Matan Levine, a Ph.D. candidate in computational biology, conducts research in both the Kishony Lab at the Technion and the Shomron Lab at Tel Aviv University (TAU). He is also an M.D. candidate at TAU. His knowledge in diverse fields that include data science, the biomedical sciences, physics, and software gives him unique multidisciplinary insights that have proven particularly important to scientists the world working on the COVID-19 pandemic. Mr. Levine’s topics of expertise include the analysis of COVID-19 spread dynamics, SARS-Cov-2 viral load dynamics, and the effect of Pfizer’s COVID-19 vaccine at the individual level.
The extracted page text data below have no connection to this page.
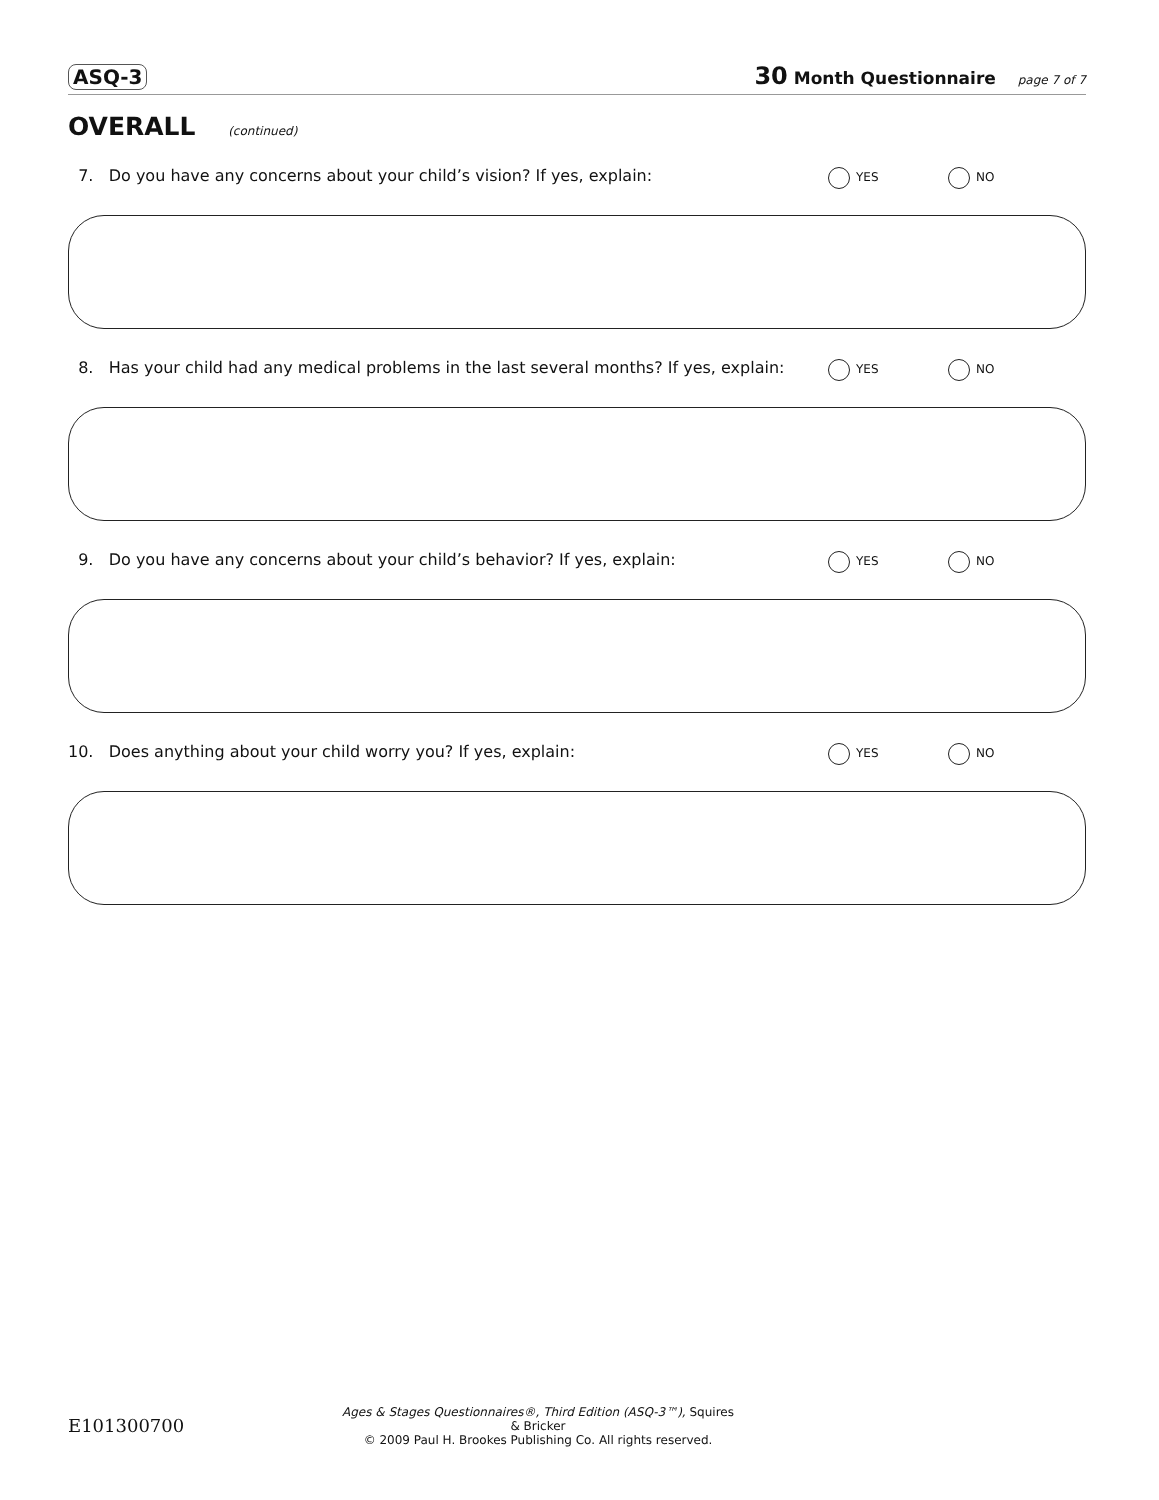ASQ-3 30 Month Questionnaire page 7 of 7
OVERALL (continued)
7. Do you have any concerns about your child’s vision? If yes, explain: YES NO
8. Has your child had any medical problems in the last several months? If yes, explain: YES NO
9. Do you have any concerns about your child’s behavior? If yes, explain: YES NO
10. Does anything about your child worry you? If yes, explain: YES NO
E101300700
Ages & Stages Questionnaires®, Third Edition (ASQ-3™), Squires & Bricker
© 2009 Paul H. Brookes Publishing Co. All rights reserved.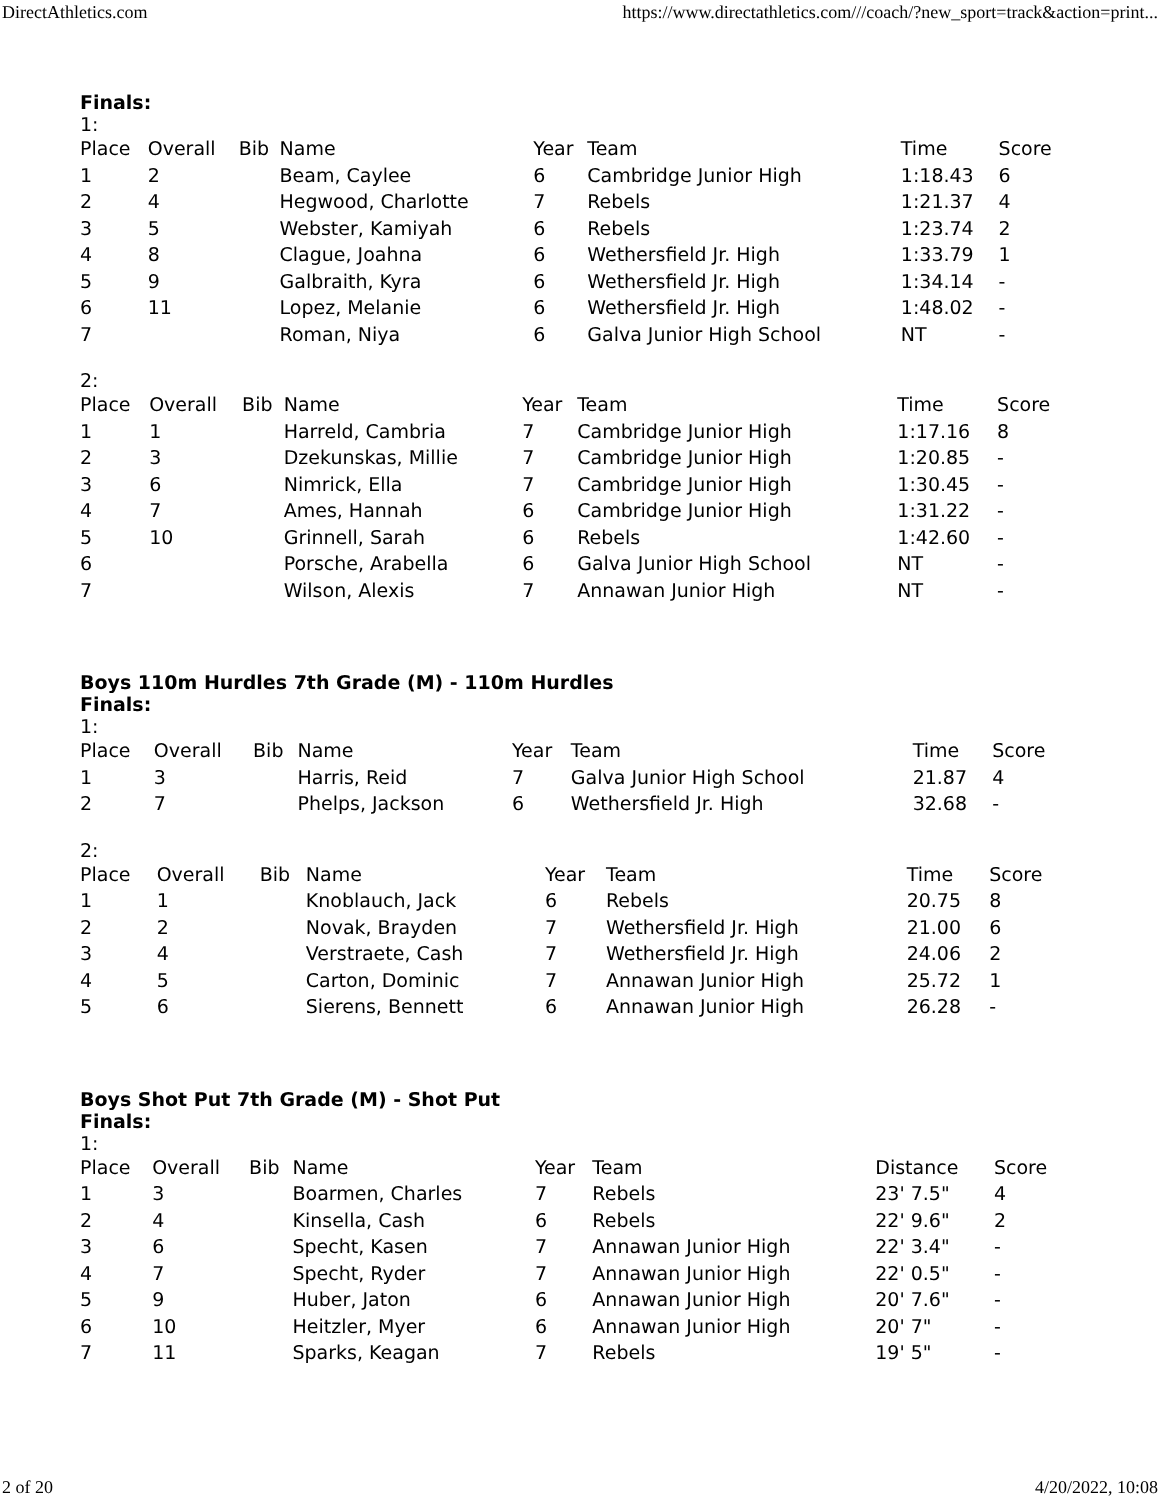DirectAthletics.com https://www.directathletics.com///coach/?new_sport=track&action=print...
Finals:
1:
| Place | Overall | Bib | Name | Year | Team | Time | Score |
| --- | --- | --- | --- | --- | --- | --- | --- |
| 1 | 2 | | Beam, Caylee | 6 | Cambridge Junior High | 1:18.43 | 6 |
| 2 | 4 | | Hegwood, Charlotte | 7 | Rebels | 1:21.37 | 4 |
| 3 | 5 | | Webster, Kamiyah | 6 | Rebels | 1:23.74 | 2 |
| 4 | 8 | | Clague, Joahna | 6 | Wethersfield Jr. High | 1:33.79 | 1 |
| 5 | 9 | | Galbraith, Kyra | 6 | Wethersfield Jr. High | 1:34.14 | - |
| 6 | 11 | | Lopez, Melanie | 6 | Wethersfield Jr. High | 1:48.02 | - |
| 7 | | | Roman, Niya | 6 | Galva Junior High School | NT | - |
2:
| Place | Overall | Bib | Name | Year | Team | Time | Score |
| --- | --- | --- | --- | --- | --- | --- | --- |
| 1 | 1 | | Harreld, Cambria | 7 | Cambridge Junior High | 1:17.16 | 8 |
| 2 | 3 | | Dzekunskas, Millie | 7 | Cambridge Junior High | 1:20.85 | - |
| 3 | 6 | | Nimrick, Ella | 7 | Cambridge Junior High | 1:30.45 | - |
| 4 | 7 | | Ames, Hannah | 6 | Cambridge Junior High | 1:31.22 | - |
| 5 | 10 | | Grinnell, Sarah | 6 | Rebels | 1:42.60 | - |
| 6 | | | Porsche, Arabella | 6 | Galva Junior High School | NT | - |
| 7 | | | Wilson, Alexis | 7 | Annawan Junior High | NT | - |
Boys 110m Hurdles 7th Grade (M) - 110m Hurdles
Finals:
1:
| Place | Overall | Bib | Name | Year | Team | Time | Score |
| --- | --- | --- | --- | --- | --- | --- | --- |
| 1 | 3 | | Harris, Reid | 7 | Galva Junior High School | 21.87 | 4 |
| 2 | 7 | | Phelps, Jackson | 6 | Wethersfield Jr. High | 32.68 | - |
2:
| Place | Overall | Bib | Name | Year | Team | Time | Score |
| --- | --- | --- | --- | --- | --- | --- | --- |
| 1 | 1 | | Knoblauch, Jack | 6 | Rebels | 20.75 | 8 |
| 2 | 2 | | Novak, Brayden | 7 | Wethersfield Jr. High | 21.00 | 6 |
| 3 | 4 | | Verstraete, Cash | 7 | Wethersfield Jr. High | 24.06 | 2 |
| 4 | 5 | | Carton, Dominic | 7 | Annawan Junior High | 25.72 | 1 |
| 5 | 6 | | Sierens, Bennett | 6 | Annawan Junior High | 26.28 | - |
Boys Shot Put 7th Grade (M) - Shot Put
Finals:
1:
| Place | Overall | Bib | Name | Year | Team | Distance | Score |
| --- | --- | --- | --- | --- | --- | --- | --- |
| 1 | 3 | | Boarmen, Charles | 7 | Rebels | 23' 7.5" | 4 |
| 2 | 4 | | Kinsella, Cash | 6 | Rebels | 22' 9.6" | 2 |
| 3 | 6 | | Specht, Kasen | 7 | Annawan Junior High | 22' 3.4" | - |
| 4 | 7 | | Specht, Ryder | 7 | Annawan Junior High | 22' 0.5" | - |
| 5 | 9 | | Huber, Jaton | 6 | Annawan Junior High | 20' 7.6" | - |
| 6 | 10 | | Heitzler, Myer | 6 | Annawan Junior High | 20' 7" | - |
| 7 | 11 | | Sparks, Keagan | 7 | Rebels | 19' 5" | - |
2 of 20 4/20/2022, 10:08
Roy Kishony is the Marilyn and Henry Taub Professor of Life Sciences in the Faculty of Biology and holds a secondary position in the Henry and Marilyn Taub Faculty of Computer Science. He also is the immediate past director of the Lorry I. Lokey Interdisciplinary Center for Life Sciences and Engineering. A physicist and mathematician by training, Prof. Kishony is one of the most prominent names in the struggle against bacterial resistance to antibiotics. Most recently, he has made headlines with his research into the COVID-19 virus. His lab has contributed to the urgent understanding of COVID-19 vaccine effectiveness at both the patient level and the community level. His studies were highlighted internationally as part of key policy making decisions and garnered worldwide attention, including coverage in The New York Times.